Fonte =
PENSAMENTO CRÍTICO: O QUE ESTÁ POR TRÁS DA AVALANCHE DE RECONHECIMENTOS DO ESTADO DA PALESTINA?

Estamos diante de uma tentativa de reorganizar a liderança palestiniana de fora, excluindo movimentos de resistência como o Hamas ou a Jihad Islâmica? Estamos a tentar criar um estado artificial e obediente que administre a ocupação sem a questionar?


Por Ricardo Mohrez Muvdi

Nas últimas semanas, uma onda de países – Espanha, Noruega, Irlanda, Eslovênia, entre outros – anunciaram o seu reconhecimento do Estado da Palestina. Para alguns, este é um passo histórico. Para outros, foi uma vitória moral após décadas de ocupação e sofrimento. Mas por trás desses gestos diplomáticos está uma estratégia muito mais complexa. A questão é inevitável: quais são os reais interesses por trás dessa súbita avalanche de reconhecimento?

Um Estado palestiniano ou uma saída para o Ocidente?

Em primeiro lugar, é importante entender que esses reconhecimentos não surgem do nada. Eles estão a ocorrer no meio de uma guerra genocida em Gaza, onde Israel falhou na sua tentativa de eliminar a resistência palestiniana, particularmente a do Hamas. Nem com bombas, nem com fome, nem com deslocamento forçado, conseguiu subjugar um povo que resiste com dignidade.

Tarefas propostas =
1. Que países o artigo sobre o reconhecimento do Estado da Palestina menciona como parte da onda de reconhecimentos?
2. Prossiga a redação do artigo sobre o reconhecimento do Estado da Palestina a partir da última frase apresentada.

Entradas fornecidas =
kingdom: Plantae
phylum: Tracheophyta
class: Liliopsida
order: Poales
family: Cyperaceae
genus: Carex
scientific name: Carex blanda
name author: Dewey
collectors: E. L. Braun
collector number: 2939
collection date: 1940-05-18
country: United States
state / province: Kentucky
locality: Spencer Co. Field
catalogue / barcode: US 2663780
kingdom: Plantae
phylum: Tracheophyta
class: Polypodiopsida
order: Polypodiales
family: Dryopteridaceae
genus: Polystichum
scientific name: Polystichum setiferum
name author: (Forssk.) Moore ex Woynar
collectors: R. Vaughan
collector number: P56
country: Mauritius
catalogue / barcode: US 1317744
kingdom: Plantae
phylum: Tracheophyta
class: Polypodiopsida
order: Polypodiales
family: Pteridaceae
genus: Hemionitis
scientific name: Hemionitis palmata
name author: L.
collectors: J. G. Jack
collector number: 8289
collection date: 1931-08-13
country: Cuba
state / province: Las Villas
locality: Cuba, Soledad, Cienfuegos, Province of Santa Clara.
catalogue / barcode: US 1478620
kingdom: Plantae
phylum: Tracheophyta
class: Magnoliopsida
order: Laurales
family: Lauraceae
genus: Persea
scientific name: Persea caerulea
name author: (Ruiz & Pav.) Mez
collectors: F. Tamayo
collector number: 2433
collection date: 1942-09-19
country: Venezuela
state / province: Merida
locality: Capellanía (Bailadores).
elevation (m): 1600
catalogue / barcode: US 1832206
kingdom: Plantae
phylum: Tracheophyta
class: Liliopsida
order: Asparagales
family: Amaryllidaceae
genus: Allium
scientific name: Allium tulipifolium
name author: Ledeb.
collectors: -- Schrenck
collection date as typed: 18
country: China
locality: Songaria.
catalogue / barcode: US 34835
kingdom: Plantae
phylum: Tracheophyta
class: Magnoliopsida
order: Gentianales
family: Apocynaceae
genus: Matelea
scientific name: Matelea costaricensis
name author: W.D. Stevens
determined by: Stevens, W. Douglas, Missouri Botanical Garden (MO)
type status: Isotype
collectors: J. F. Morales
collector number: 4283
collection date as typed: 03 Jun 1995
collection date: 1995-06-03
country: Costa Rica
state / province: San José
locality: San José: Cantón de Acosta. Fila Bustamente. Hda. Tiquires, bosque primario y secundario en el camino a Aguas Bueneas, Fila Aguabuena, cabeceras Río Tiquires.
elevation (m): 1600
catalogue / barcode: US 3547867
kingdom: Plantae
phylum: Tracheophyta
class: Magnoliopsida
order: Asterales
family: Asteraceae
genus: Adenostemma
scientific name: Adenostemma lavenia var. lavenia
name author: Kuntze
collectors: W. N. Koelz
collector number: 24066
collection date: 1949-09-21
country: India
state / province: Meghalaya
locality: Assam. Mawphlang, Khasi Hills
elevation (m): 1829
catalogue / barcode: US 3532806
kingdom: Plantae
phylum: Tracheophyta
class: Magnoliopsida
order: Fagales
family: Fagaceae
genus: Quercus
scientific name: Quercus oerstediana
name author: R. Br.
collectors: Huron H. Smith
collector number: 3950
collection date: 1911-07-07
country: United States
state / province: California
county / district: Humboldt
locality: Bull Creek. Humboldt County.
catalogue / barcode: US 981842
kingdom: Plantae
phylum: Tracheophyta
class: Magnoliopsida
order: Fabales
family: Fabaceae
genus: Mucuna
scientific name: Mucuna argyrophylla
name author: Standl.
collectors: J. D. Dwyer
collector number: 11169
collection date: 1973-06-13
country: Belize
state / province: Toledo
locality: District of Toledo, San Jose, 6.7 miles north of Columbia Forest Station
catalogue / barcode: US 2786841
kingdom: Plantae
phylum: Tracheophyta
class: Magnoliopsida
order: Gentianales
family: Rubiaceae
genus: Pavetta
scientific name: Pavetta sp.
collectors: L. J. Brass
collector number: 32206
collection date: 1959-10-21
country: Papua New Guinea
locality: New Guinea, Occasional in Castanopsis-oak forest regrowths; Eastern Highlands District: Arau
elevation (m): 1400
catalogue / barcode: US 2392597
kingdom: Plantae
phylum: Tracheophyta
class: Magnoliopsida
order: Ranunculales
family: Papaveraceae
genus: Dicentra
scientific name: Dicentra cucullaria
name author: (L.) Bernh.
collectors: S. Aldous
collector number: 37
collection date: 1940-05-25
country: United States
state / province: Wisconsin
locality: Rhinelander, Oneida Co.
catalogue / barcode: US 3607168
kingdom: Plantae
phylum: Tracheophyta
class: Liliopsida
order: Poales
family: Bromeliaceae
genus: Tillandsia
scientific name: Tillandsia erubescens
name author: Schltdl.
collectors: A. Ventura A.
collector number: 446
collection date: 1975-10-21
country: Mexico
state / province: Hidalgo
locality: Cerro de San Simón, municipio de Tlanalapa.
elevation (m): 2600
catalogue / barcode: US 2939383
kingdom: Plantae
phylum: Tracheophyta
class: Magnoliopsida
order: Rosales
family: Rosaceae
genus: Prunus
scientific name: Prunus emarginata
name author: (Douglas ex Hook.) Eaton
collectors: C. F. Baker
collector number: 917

Respostas esperadas =
1. Espanha, Noruega, Irlanda e Eslovênia, entre outros.

2.
Diante desse fracasso, o Ocidente – e em particular os Estados Unidos e a Europa – estão a procurar um plano B. Eles não podem mais sustentar a narrativa de que Israel está "se defendendo". Eles precisam oferecer uma alternativa que mantenha o controle político, desative a resistência e alivie as pressões sociais internas. É aqui que entra o reconhecimento do "Estado palestiniano".

Mas há um truque. Porque o estado reconhecido não tem fronteiras, nem exército, nem soberania sobre o seu território. Não controla o seu espaço aéreo nem o seu espaço marítimo. Não pode garantir a segurança dos seus cidadãos e não tem unidade política. Em essência, é um fantasma administrativo sob ocupação. E não é um estado real.

Branqueamento da imagem da Europa

Estes reconhecimentos servem também para limpar a consciência da Europa. Depois de meses de cumplicidade no genocídio, seja por meio do silêncio, do apoio militar ou de sanções direcionadas contra a resistência, eles agora tentam equilibrar a balança com um gesto simbólico. Eles falam sobre "dois estados" – como se ainda fosse uma opção viável quando, na realidade, Israel fragmentou e colonizou o território a tal ponto que essa fórmula se tornou impraticável.

Reconhecemos "um Estado palestiniano" que não sanciona Israel, não corta a venda de armas e a expansão dos colonatos não pára. Em outras palavras, uma solução diplomática é legitimada sem alterar as condições materiais da ocupação.

E se o objectivo real fosse substituir a resistência?

Outro elemento preocupante é quem reconhecemos. A maioria desses países continua a considerar a Autoridade Palestiniana como o "governo legítimo" do povo palestiniano, apesar da sua falta de representatividade, corrupção interna e colaboração com a ocupação.

Estamos diante de uma tentativa de reorganizar a liderança palestiniana de fora, excluindo movimentos de resistência como o Hamas ou a Jihad Islâmica? Estamos a tentar criar um estado artificial e obediente que administre a ocupação sem a questionar?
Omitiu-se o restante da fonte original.